Stewart invites Cal, Flickr’s chief software architect, and Flickr employees Eric and Serguei.

They kickstarted Glitch.

His team used Internet Relay Chat to communicate.

This way they (for a while) cope with the challenges of teamwork across multiple time zones.

It didn’t take long for Stewart and his team to realize Internet Relay Chat wasn’t up to the task.

They needed something better.

Stewart decided to start building their own communications tool.

They started working on the app at the end of 2012.

Stewart said,

We started inviting teams in batches and watched what happened. Then we made some changes, watched what happened, made some more changes…

By May of 2013, Slack was preparing for extraordinary growth.

And after just 8 months, they hit $1B valuations.

BOOM!

Without a CMO. Without any big marketing campaign.

From the get-go, Slack leverages the help ticket system as an opportunity to solidify loyalty.

Listening to customers, then building accordingly, is in the DNA of Slack.

Every customer's touchpoint is a marketing opportunity.

Don’t guess.

Don’t build stuff for a fictional customer in your head.

“Make Something People Want”

Marketing isn’t yelling.

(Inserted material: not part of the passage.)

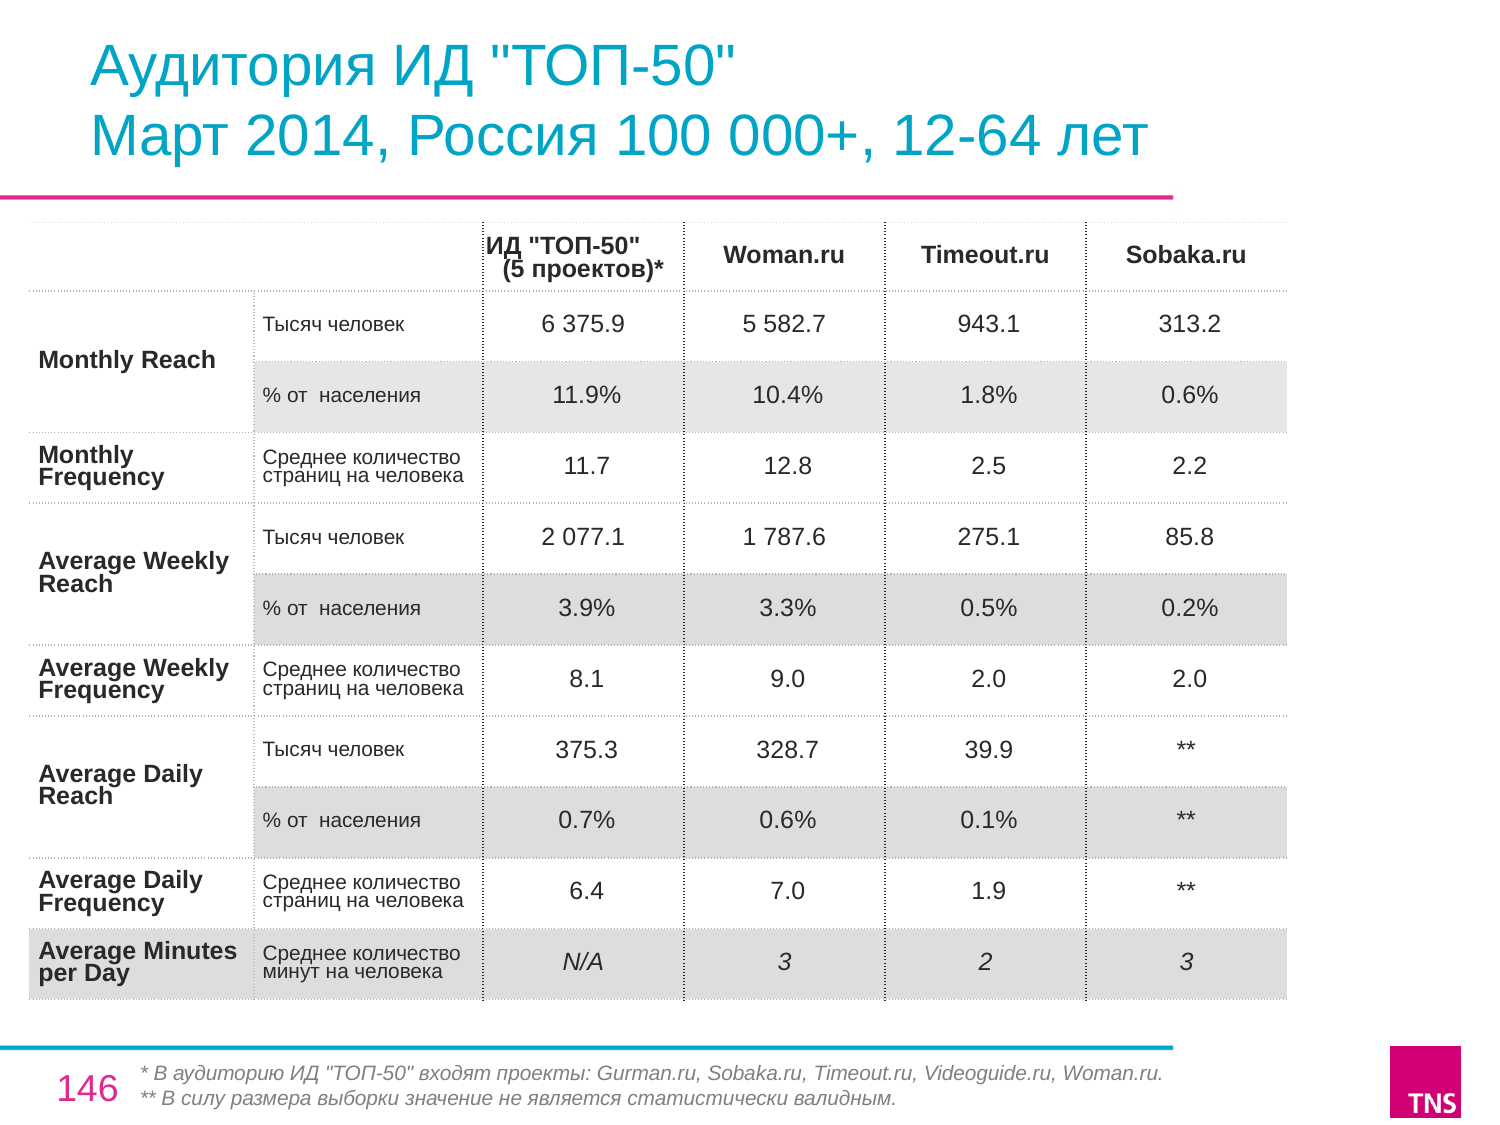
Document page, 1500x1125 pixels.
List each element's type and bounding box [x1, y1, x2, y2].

Great marketing is listening.

This is how you can get started:

  • Implement a survey when people want to leave your website, and ask, “What things stopping you to “here write your desired action” now?
  • Try block 30 minutes every week to talk with your loyal/ideal customers
  • Find out with user research (or your sales and customer support team) what is the most frequent questions people ask and answer them earlier in the buyer journey
  • You don’t need to be perfect, you just need to roll out a good thing and then based on people’s feedback improve it.